Among the entries are Rolf de Heer’s Ten Canoes (Australia), filmed in the indigenous language of Ganalbingu, and the winner of the Special Jury Prize of the “Un Certain Regard” sidebar at this year’s Cannes Film Festival; Jasmila Zbanic’s Berlin Film Festival winner Grbavica (Bosnia and Herzegovina), the tale of a girl who discovers the truth about her father; and Rachid Bouchareb’s Indigènes / Days of Glory (Algeria), the story of North Africans fighting for France during World War II, and the winner of an ensemble Best Actor Award at the Cannes Film Festival. Algeria, by the way, has managed to submit – and get nominations for – films directed by non-Algerians and with strong Franco-Italian financial support (e.g., 1969 winner Z, 1982 nominee Le Bal). Bouchareb, who also directed Algeria’s 1995 Oscar nominee Les Poussières de vie / Dust of Life, is of Algerian ancestry, though born and raised in France.
Also, Marcelo Gomes’ low-key dramatic comedy Cinema, Aspirinas e Urubus / Cinema, Aspirins and Vultures (Brazil), about the unlikely friendship that develops between a Brazilian hick and a German immigrant in the arid Brazilian Northeast; Deepa Mehta’s controversial Water (Canada), about the plight of women in the more devout regions of India, and the winner of three Genies; and Zhang Yimou’s costume epic Curse of the Golden Flower, starring Gong Li and Chow Yun-Fat.
Egypt’s submission, Omaret yakobean / The Yacoubian Building, ran into problems at home. Nationalists and radical Muslims wanted the film banned for its portrayal of human sexuality and corruption in Egyptian society. Florian Henckel von Donnersmarck’s Das Leben der Anderen / The Lives of Others (Germany), also stirred some controversy at home because of its depiction of East Germany’s insidious Stasi police (a timely issue, though not necessarily in Germany). A huge box office success at home, Das Leben der Anderen won seven Lola Awards, including Best Film.
****************
### Job a
Print the film passage from "Also, Marcelo Gomes’" up to and including "and Chow Yun-Fat.".

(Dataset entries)
****************
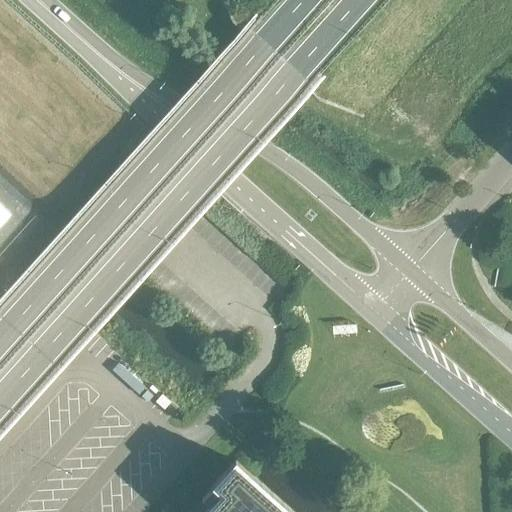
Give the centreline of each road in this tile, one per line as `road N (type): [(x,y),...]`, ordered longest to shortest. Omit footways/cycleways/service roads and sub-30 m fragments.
road 1 (trunk): [(0,398),(358,0)]
road 2 (trunk): [(304,0),(0,337)]
road 3 (tertiary): [(409,271),(288,165),(108,64)]
road 4 (tertiary): [(108,64),(154,122),(370,316)]
road 5 (tertiary): [(370,316),(511,434)]
road 6 (unclassified): [(511,157),(409,271)]
road 7 (tertiary): [(511,363),(409,271)]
****************
### Job b
Change "tile" to "image" throughout the aerial tracing rows, keeping everything else the same. Omit the pictures from your answer.

### Reply a
Also, Marcelo Gomes’ low-key dramatic comedy Cinema, Aspirinas e Urubus / Cinema, Aspirins and Vultures (Brazil), about the unlikely friendship that develops between a Brazilian hick and a German immigrant in the arid Brazilian Northeast; Deepa Mehta’s controversial Water (Canada), about the plight of women in the more devout regions of India, and the winner of three Genies; and Zhang Yimou’s costume epic Curse of the Golden Flower, starring Gong Li and Chow Yun-Fat.

### Reply b
Give the centreline of each road in this image, one per line as `road N (type): [(x,y),...]`, ordered longest to shortest. Omit footways/cycleways/service roads and sub-30 m fragments.
road 1 (trunk): [(0,398),(358,0)]
road 2 (trunk): [(304,0),(0,337)]
road 3 (tertiary): [(409,271),(288,165),(108,64)]
road 4 (tertiary): [(108,64),(154,122),(370,316)]
road 5 (tertiary): [(370,316),(511,434)]
road 6 (unclassified): [(511,157),(409,271)]
road 7 (tertiary): [(511,363),(409,271)]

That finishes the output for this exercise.